Several local organizations are giving one last push today to boost voter turnout in tomorrow’s local elections, when participation is generally lower than in federal and state-wide election years.
“People don’t realize how big of an impact local elections have on their lives,” OLA of Eastern Long Island executive director Minerva Perez said.
Latino, African-American and other minorities are often key voting blocs and community advocates are looking to reach as many of these prospective voters as possible.
OLA, a non-partisan, nonprofit organization that promotes social, economic, cultural and educational development for the Latino community in the East End, has organized direct calls through phone bank campaigns in Spanish, where they call registered voters on the South Fork and North Fork and remind them of the importance of local elections and urge them to vote.
“The official lists we have are often not up-to-date and when we call, we may not necessarily reach the person we want, but we will engage whoever answers the phone and tell them the importance of voting in tomorrow’s election,” Perez said.
“Historically, at a local level the number of voters that come out is so much smaller [than general elections,] nobody gets excited. Our goal is to engage Latino voters at the local level,” she said
Nationwide, the number of Latino eligible voters has increased significantly to about 12% of all eligible voters, and a record 27.3 million were able to cast ballots last year according to the Pew Research Center, and although SEPA Mujer voter registration coordinator Rommy Aznaron said that same increase is reflected in Suffolk County, there is work to do to get people to the polls.
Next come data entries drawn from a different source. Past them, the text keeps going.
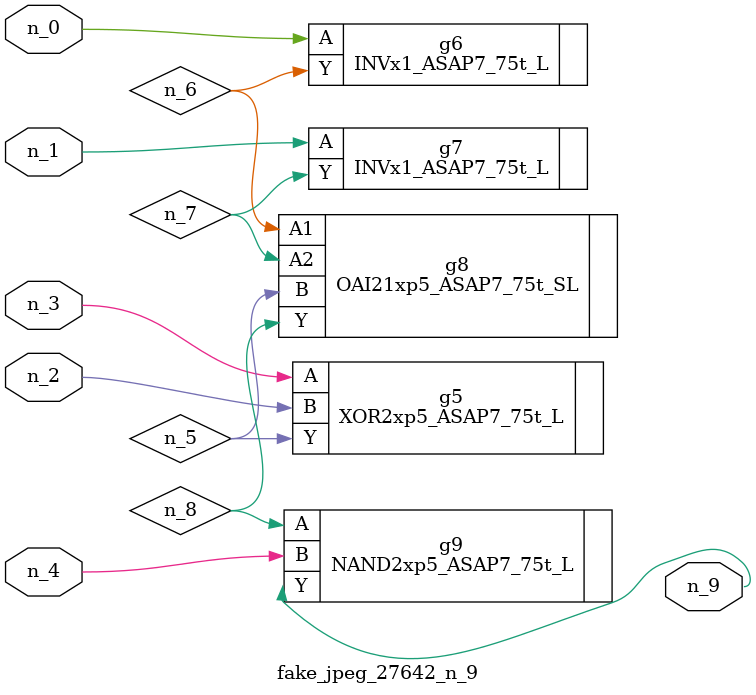
<source format=v>
module fake_jpeg_27642_n_9 (n_3, n_2, n_1, n_0, n_4, n_9);

input n_3;
input n_2;
input n_1;
input n_0;
input n_4;

output n_9;

wire n_8;
wire n_6;
wire n_5;
wire n_7;

XOR2xp5_ASAP7_75t_L g5 ( 
.A(n_3),
.B(n_2),
.Y(n_5)
);

INVx1_ASAP7_75t_L g6 ( 
.A(n_0),
.Y(n_6)
);

INVx1_ASAP7_75t_L g7 ( 
.A(n_1),
.Y(n_7)
);

OAI21xp5_ASAP7_75t_SL g8 ( 
.A1(n_6),
.A2(n_7),
.B(n_5),
.Y(n_8)
);

NAND2xp5_ASAP7_75t_L g9 ( 
.A(n_8),
.B(n_4),
.Y(n_9)
);


endmodule
</source>
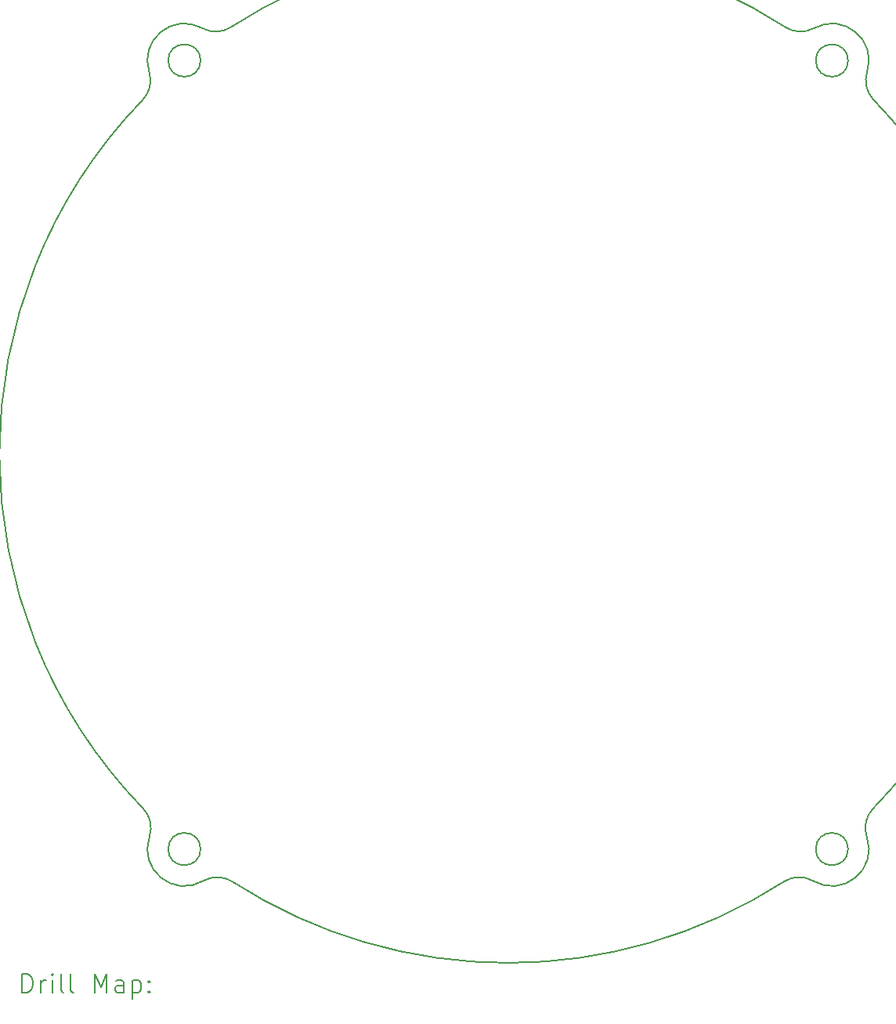
<source format=gbr>
%FSLAX45Y45*%
G04 Gerber Fmt 4.5, Leading zero omitted, Abs format (unit mm)*
G04 Created by KiCad (PCBNEW (6.0.5)) date 2022-11-08 23:00:58*
%MOMM*%
%LPD*%
G01*
G04 APERTURE LIST*
%TA.AperFunction,Profile*%
%ADD10C,0.200000*%
%TD*%
%ADD11C,0.200000*%
G04 APERTURE END LIST*
D10*
X12892543Y-14146137D02*
G75*
G03*
X18857472Y-14146137I2982465J4621137D01*
G01*
X12569054Y-4924027D02*
G75*
G03*
X12878057Y-4913245I145536J262337D01*
G01*
X12550007Y-5273811D02*
G75*
G03*
X12550007Y-5273811I-175000J0D01*
G01*
X11924554Y-5698261D02*
G75*
G03*
X11994475Y-5397079I-215474J208731D01*
G01*
X19821060Y-13356278D02*
G75*
G03*
X19752887Y-13663636I215251J-208982D01*
G01*
X19550007Y-5273811D02*
G75*
G03*
X19550007Y-5273811I-175000J0D01*
G01*
X12550007Y-13794810D02*
G75*
G03*
X12550007Y-13794810I-175000J0D01*
G01*
X18871959Y-4913244D02*
G75*
G03*
X19180962Y-4924030I163471J251554D01*
G01*
X19172232Y-14139605D02*
G75*
G03*
X18857472Y-14146137I-152082J-258595D01*
G01*
X12569055Y-4924026D02*
G75*
G03*
X11994475Y-5397079I-194045J-349784D01*
G01*
X19172235Y-14139600D02*
G75*
G03*
X19752887Y-13663636I202775J344790D01*
G01*
X19755543Y-5397080D02*
G75*
G03*
X19180962Y-4924030I-380533J123270D01*
G01*
X12892541Y-14146139D02*
G75*
G03*
X12577782Y-14139604I-162681J-252061D01*
G01*
X19550007Y-13794810D02*
G75*
G03*
X19550007Y-13794810I-175000J0D01*
G01*
X11924555Y-5698262D02*
G75*
G03*
X11928956Y-13356277I3950452J-3826738D01*
G01*
X11997130Y-13663637D02*
G75*
G03*
X12577782Y-14139604I377880J-131173D01*
G01*
X11997132Y-13663638D02*
G75*
G03*
X11928956Y-13356277I-283412J98378D01*
G01*
X19821058Y-13356277D02*
G75*
G03*
X19825460Y-5698262I-3946051J3831277D01*
G01*
X19755539Y-5397079D02*
G75*
G03*
X19825460Y-5698262I285401J-92451D01*
G01*
X18871958Y-4913245D02*
G75*
G03*
X12878057Y-4913245I-2996951J-4611755D01*
G01*
D11*
X10622626Y-15345476D02*
X10622626Y-15145476D01*
X10670245Y-15145476D01*
X10698817Y-15155000D01*
X10717864Y-15174048D01*
X10727388Y-15193095D01*
X10736912Y-15231190D01*
X10736912Y-15259762D01*
X10727388Y-15297857D01*
X10717864Y-15316905D01*
X10698817Y-15335952D01*
X10670245Y-15345476D01*
X10622626Y-15345476D01*
X10822626Y-15345476D02*
X10822626Y-15212143D01*
X10822626Y-15250238D02*
X10832150Y-15231190D01*
X10841674Y-15221667D01*
X10860722Y-15212143D01*
X10879769Y-15212143D01*
X10946436Y-15345476D02*
X10946436Y-15212143D01*
X10946436Y-15145476D02*
X10936912Y-15155000D01*
X10946436Y-15164524D01*
X10955960Y-15155000D01*
X10946436Y-15145476D01*
X10946436Y-15164524D01*
X11070245Y-15345476D02*
X11051198Y-15335952D01*
X11041674Y-15316905D01*
X11041674Y-15145476D01*
X11175007Y-15345476D02*
X11155960Y-15335952D01*
X11146436Y-15316905D01*
X11146436Y-15145476D01*
X11403579Y-15345476D02*
X11403579Y-15145476D01*
X11470245Y-15288333D01*
X11536912Y-15145476D01*
X11536912Y-15345476D01*
X11717864Y-15345476D02*
X11717864Y-15240714D01*
X11708341Y-15221667D01*
X11689293Y-15212143D01*
X11651198Y-15212143D01*
X11632150Y-15221667D01*
X11717864Y-15335952D02*
X11698817Y-15345476D01*
X11651198Y-15345476D01*
X11632150Y-15335952D01*
X11622626Y-15316905D01*
X11622626Y-15297857D01*
X11632150Y-15278809D01*
X11651198Y-15269286D01*
X11698817Y-15269286D01*
X11717864Y-15259762D01*
X11813102Y-15212143D02*
X11813102Y-15412143D01*
X11813102Y-15221667D02*
X11832150Y-15212143D01*
X11870245Y-15212143D01*
X11889293Y-15221667D01*
X11898817Y-15231190D01*
X11908341Y-15250238D01*
X11908341Y-15307381D01*
X11898817Y-15326428D01*
X11889293Y-15335952D01*
X11870245Y-15345476D01*
X11832150Y-15345476D01*
X11813102Y-15335952D01*
X11994055Y-15326428D02*
X12003579Y-15335952D01*
X11994055Y-15345476D01*
X11984531Y-15335952D01*
X11994055Y-15326428D01*
X11994055Y-15345476D01*
X11994055Y-15221667D02*
X12003579Y-15231190D01*
X11994055Y-15240714D01*
X11984531Y-15231190D01*
X11994055Y-15221667D01*
X11994055Y-15240714D01*
M02*

</source>
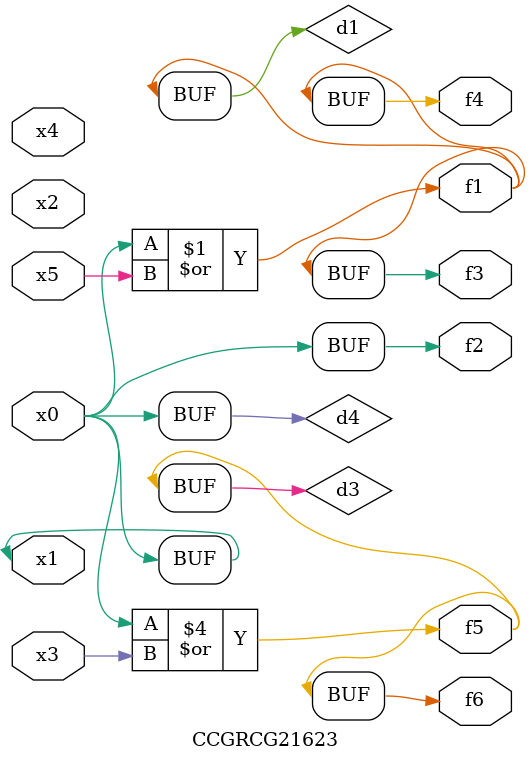
<source format=v>
module CCGRCG21623(
	input x0, x1, x2, x3, x4, x5,
	output f1, f2, f3, f4, f5, f6
);

	wire d1, d2, d3, d4;

	or (d1, x0, x5);
	xnor (d2, x1, x4);
	or (d3, x0, x3);
	buf (d4, x0, x1);
	assign f1 = d1;
	assign f2 = d4;
	assign f3 = d1;
	assign f4 = d1;
	assign f5 = d3;
	assign f6 = d3;
endmodule

</source>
“There are a lot more Latino eligible voters this year. Many people have naturalized or reached the legal age to vote, which is why it’s important to reach out and tell them about their rights,” she said.
Aznaran said that SEPA Mujer (Services for the Advancement of Women,) a nonprofit, nonpartisan organization whose goal is to empower Latina women through a wide array of programs and chapters throughout Suffolk County, has organized a series of events at local libraries, universities and other centers with the goal of educating the community, as well as registering voters.
“People don’t understand the power of their vote, they think that if they don’t vote it’s okay, but it’s not,” she said. “Each ballot is important and local elections are crucial.”
She said that even when people are not eligible to vote — they may not be old enough, or have registered on time or have the proper documentation needed — they can help by spreading the word about the importance of voting and they can even help educate others about the different issues at stake, the candidates running and other matters of importance.
SEPA Mujer started their registration campaign in September. Only those who registered through Oc.13 will be able to vote in tomorrow’s elections. Aznaran said that, since then, they have focused on calling people and explaining to registered voters why it matters they show up tomorrow.
“After tomorrow’s elections we will go back to focus on registrations and education since we have until December to register voters for next year’s election,” she said.
Like Aznaran, Perez said their organizations are nonpartisan, and besides registering voters, their focus is on explaining the meaning of local elections and also the roles and responsibilities of the positions candidates are running for. She said she thinks social media is the best way to reach people and educate them so they can engage civically.
“There is a disconnect between minority and Latino voters that are registered and what they’re voting for. We need to better connect the dots and let the prospective voters know what and who it is they’re voting for,” Perez said. “We need to educate them: what is a trustee? What function does the Town clerk have?”
Perez said today though, the race to reach Latino voters through phone calls in Spanish is what they’re focusing on.